Quali sono i contributi originali dell’ecoteologia?

Nell’ambito della teologia sistematica o dogmatica, per esempio, quando pensiamo all’escatologia lo facciamo di solito a partire dall’essere umano, mentre l’ecoteologia pone una domanda nuova: qual è la partecipazione delle altre creature nel momento in cui ci siano nuovi cieli e una nuova terra? Circa il tema dell’antropologia teologica, l’invito è a ripensare l’essere umano; circa la cristologia, l’invito è ad affiancare la cristologia liberatrice, sviluppata in America latina, riscattando elementi della cristologia cosmica, cioè del Cristo risorto primogenito di una nuova creazione; circa la teologia biblica, l’invito è a comprendere il messaggio dei profeti da un punto di vista ambientale, non solo sociale.

C’è poi l’ambito etico, che aiuta i cristiani a vivere la loro fede a livello personale, comunitario e istituzionale. Qui entrano in scena i temi dell’educazione ambientale, delle politiche ambientali delle istituzioni religiose, della preghiera di riconoscimento della presenza di Dio nella creazione (meno intellettuale e fatta più di silenzio e lode), nonché piccole iniziative, come riunioni o ritiri all’aperto o in spazi esterni, magari pregando in un giardino e contemplando l’alba, ascoltando il canto degli uccelli, calpestando la terra ecc. Così l’ecoteologia si traduce in esperienza di vita e conduce a un impegno concreto.

L’ecoteologia sta lentamente penetrando nel pensiero cristiano. Per esempio, ci stiamo chiedendo che cosa significa ripensare la Trinità in questa prospettiva ecologica, dove un principio fondamentale è quello della diversità, della biodiversità e della diversità umana. Ma anche la Trinità è il principio di ogni diversità e comunione. È il Padre-Figlio-Spirito che vive in comunione e cooperazione. È la stessa Trinità, letta in un’altra prospettiva! Oppure, che cosa cambia nella teologia della salvezza ripensata in quest’ottica? Per secoli abbiamo sviluppato una soteriologia centrata sulla morte di Gesù; la teologia contemporanea ha riscattato invece il fatto che la salvezza comincia con l’incarnazione, che è il principio della comunione di Dio con noi; la teologia della liberazione ha sottolineato l’importanza della pratica di Gesù, quindi tutta la sua vita e la sua missione liberatrice dei poveri, l’annuncio del regno di Dio ecc.; l’ecoteologia aggiunge l’idea che la salvezza non è solo per i buoni, ma per tutto il creato, perché, come dice l’Apocalisse, “io faccio nuove tutte le cose”. Il testo biblico non parla però di “cose”, ma dice panta, cioè “tutto”, tutti gli esseri. Quindi c’è una partecipazione di tutte le creature in questa visione di Dio. E la salvezza inizia nella stessa creazione, perché il piano di Dio ha una prospettiva di reciprocità che va recuperata. Nella Laudato si’ si dice che il peccato ha rotto questa reciprocità.

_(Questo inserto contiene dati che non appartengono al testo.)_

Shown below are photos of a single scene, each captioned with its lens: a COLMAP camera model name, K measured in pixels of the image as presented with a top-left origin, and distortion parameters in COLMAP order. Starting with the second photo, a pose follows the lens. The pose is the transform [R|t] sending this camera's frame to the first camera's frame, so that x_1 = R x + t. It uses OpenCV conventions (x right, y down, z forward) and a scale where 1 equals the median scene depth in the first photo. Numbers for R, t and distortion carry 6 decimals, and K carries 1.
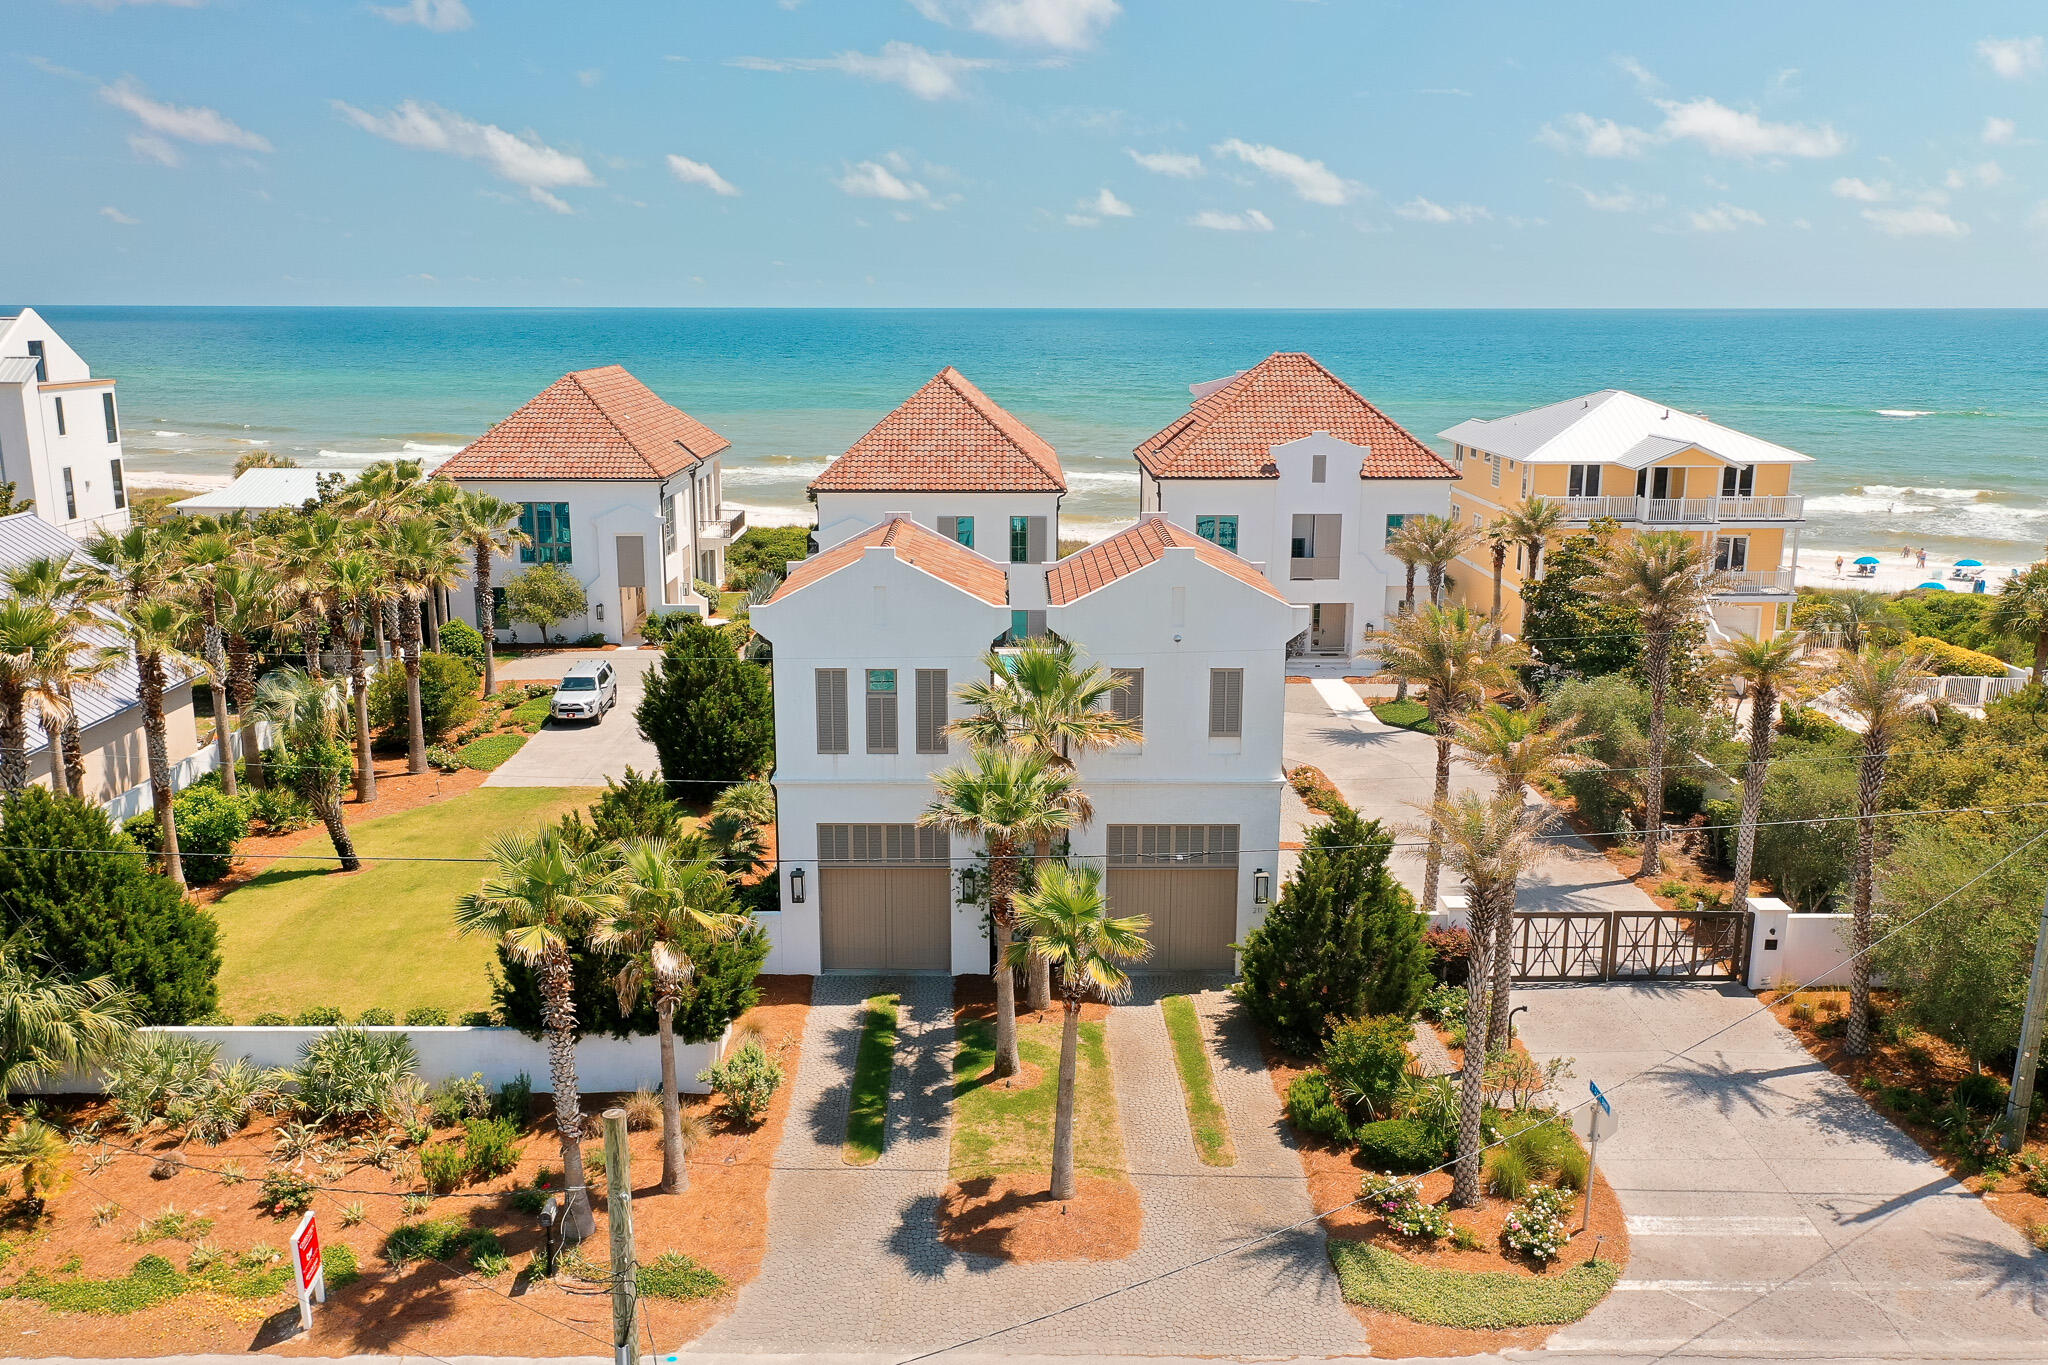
lens RADIAL K [[1633.0, 0, 1006.9], [0, 1633.0, 680.0], [0, 0, 1]] dist [0.007667, 0.014154]
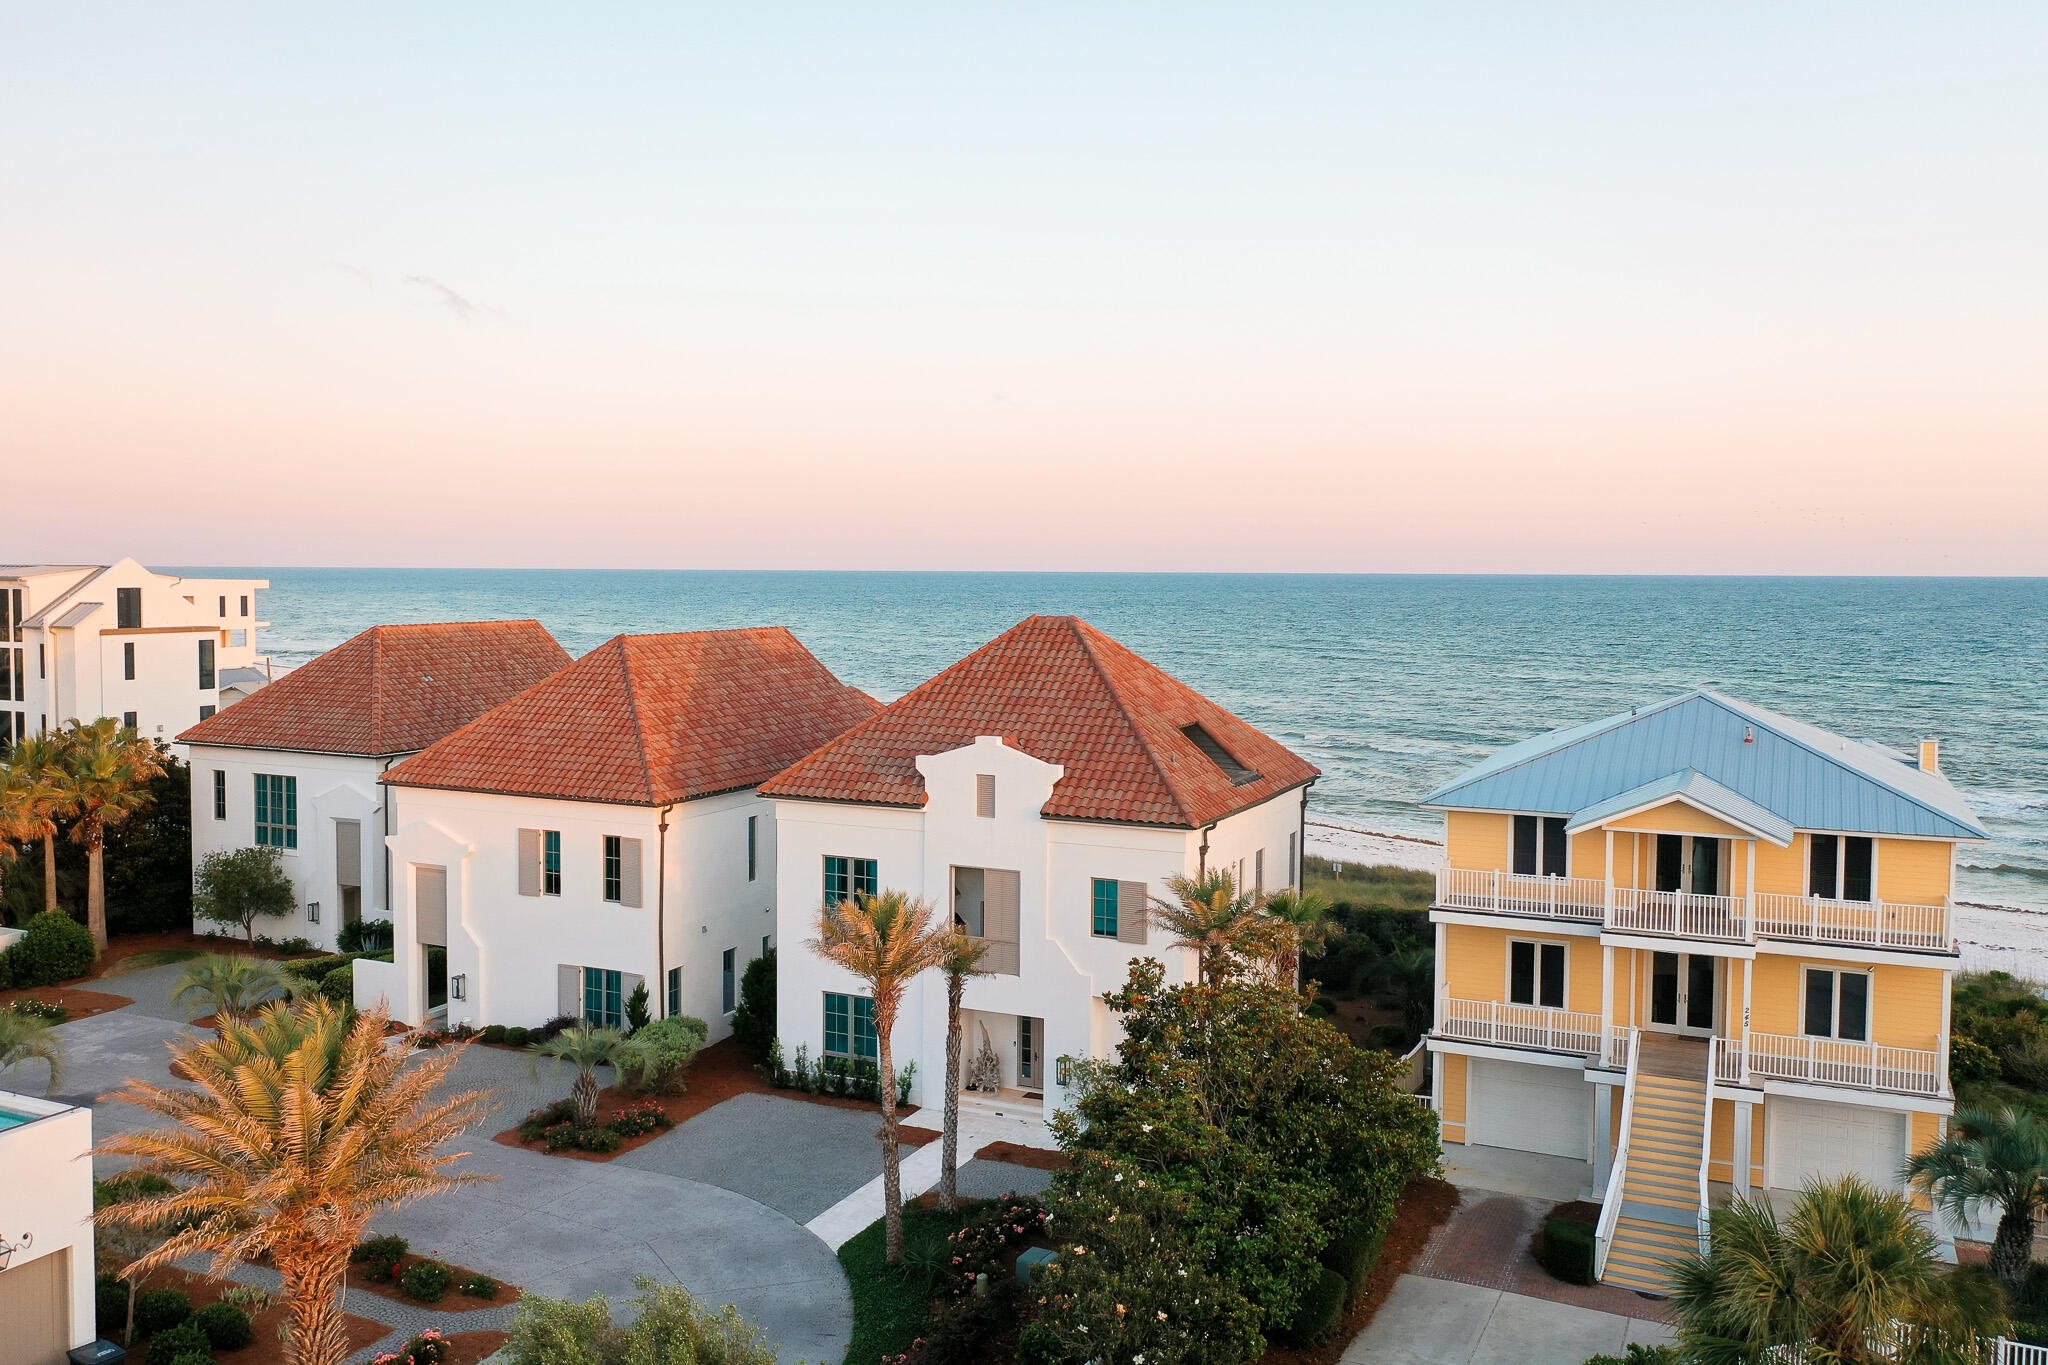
lens RADIAL K [[1633.0, 0, 1036.5], [0, 1633.0, 674.1], [0, 0, 1]] dist [0.007667, 0.014154]
pose [[0.906861, 0.034014, -0.420056, 0.468634], [-0.104536, 0.983742, -0.146024, -0.085765], [0.408260, 0.176335, 0.895673, 0.440708]]
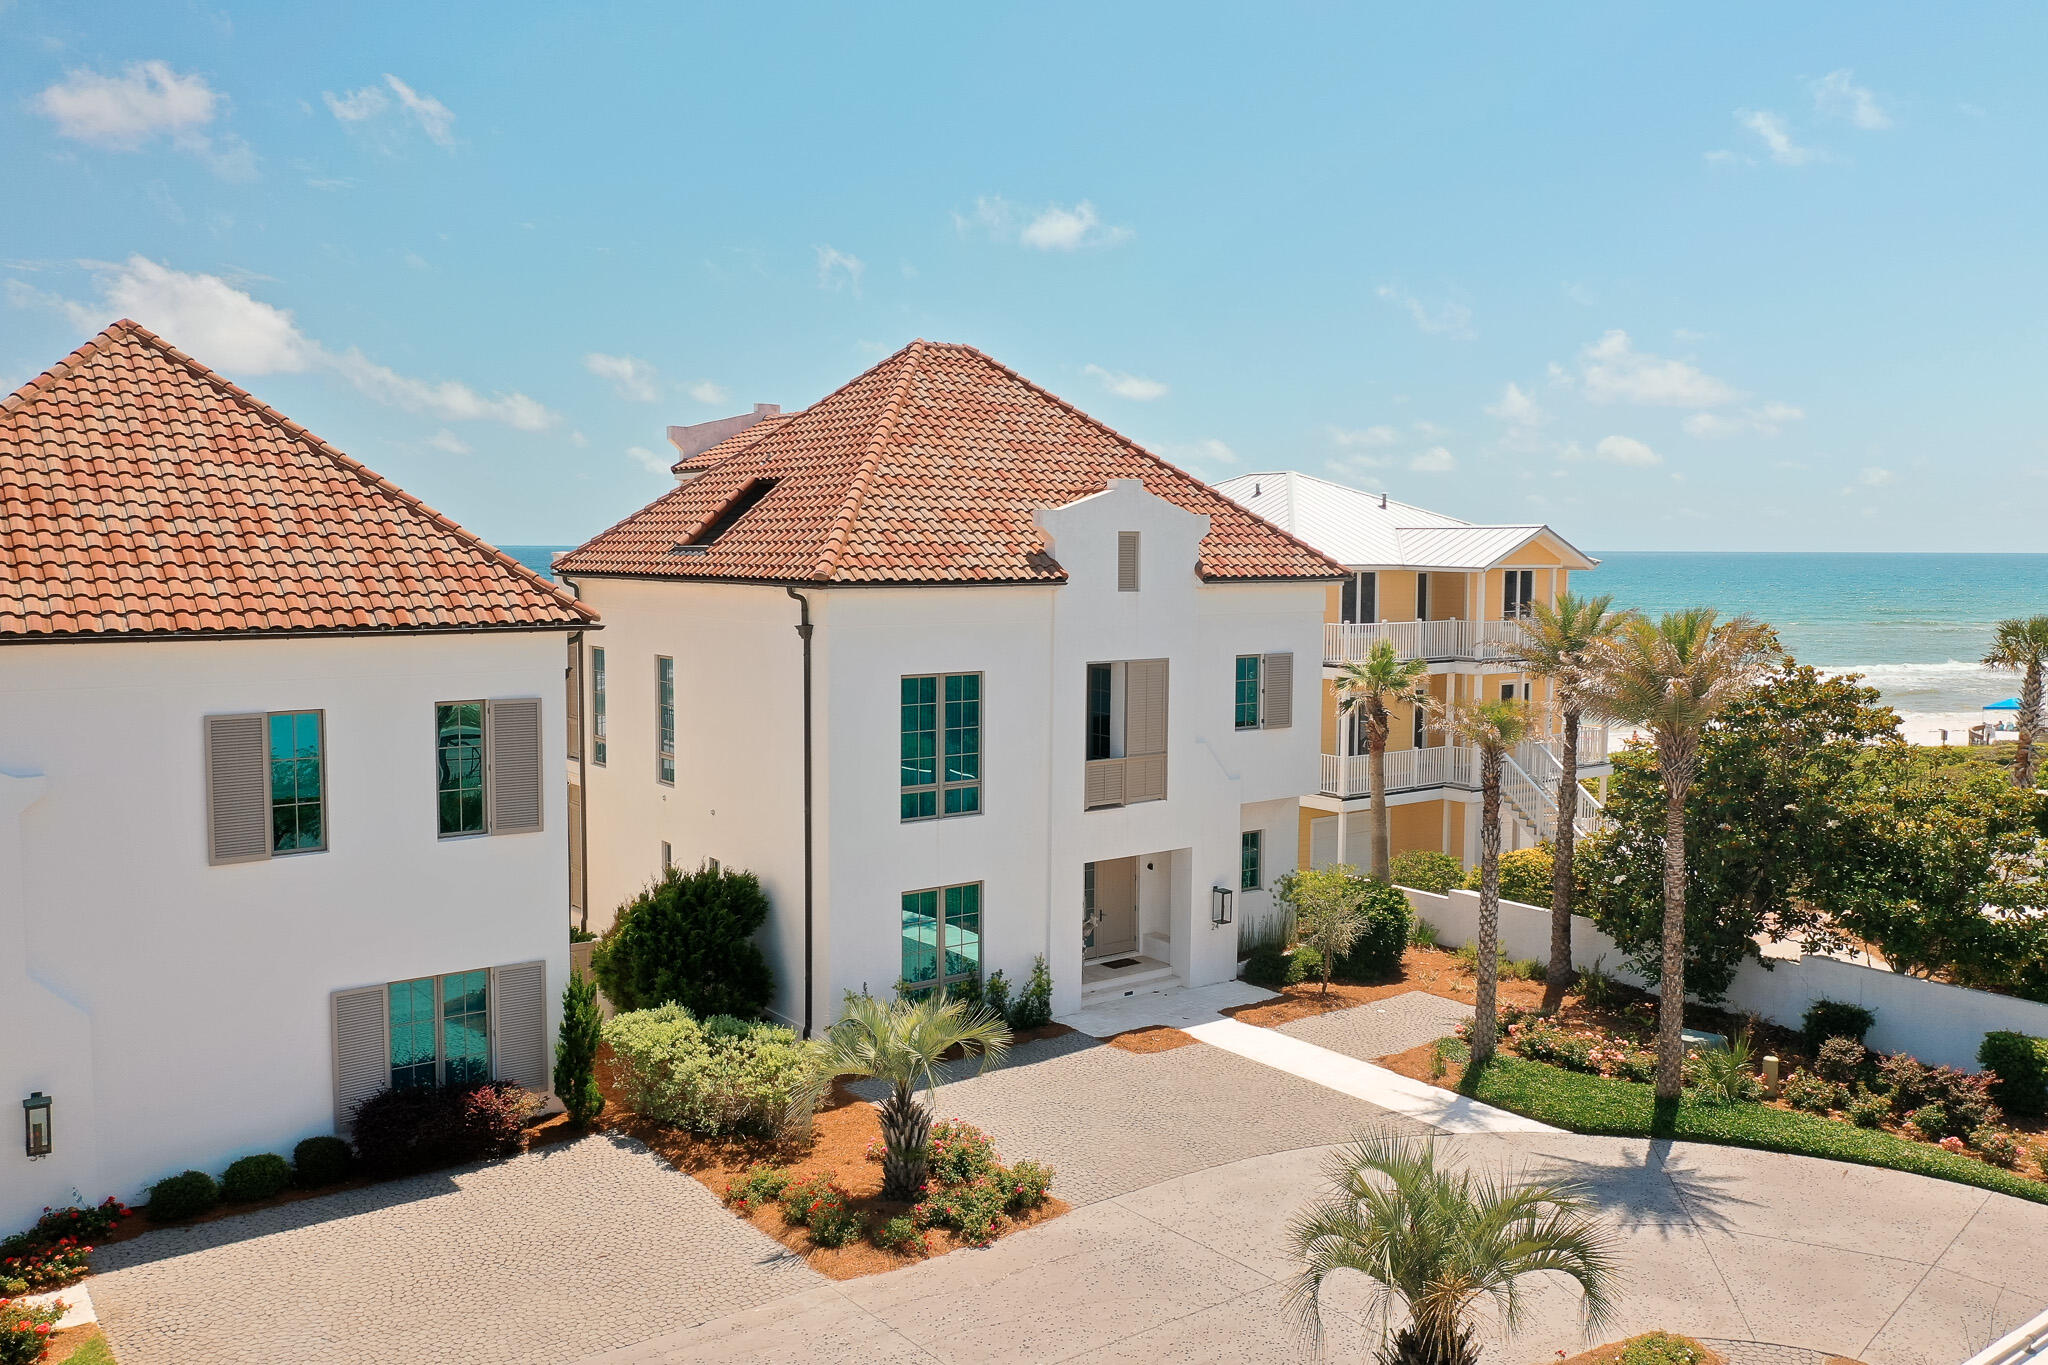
lens RADIAL K [[1633.0, 0, 1032.6], [0, 1633.0, 681.1], [0, 0, 1]] dist [0.007667, 0.014154]
pose [[0.798093, -0.046957, 0.600702, -0.105425], [0.128802, 0.987209, -0.093956, -0.056893], [-0.588607, 0.152357, 0.793933, 0.658500]]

Un’altra tendenza è quella della spiritualità ecologica, che richiede il recupero di quella biblica, in cui salvezza e creazione sono molto unite. A questo proposito, molti Salmi, come per esempio il 19, sono istruttivi, perché cominciano riferendosi alla creazione e passano poi a parlare della liberazione dalla schiavitù d’Egitto ecc. Nella preghiera si dovrebbe recuperare la dimensione dei cinque sensi, della comunione con l’ecosistema: suolo, acqua, aria, piante. Ciò permette uno straordinario allargamento della spiritualità cristiana, fatta non solo di parole, ma di silenzio, che esprime una sintonia profonda con la natura e rimanda a Dio come nucleo del mistero della vita. L’ecoteologia sta aprendo molte prospettive promettenti alla fede cristiana.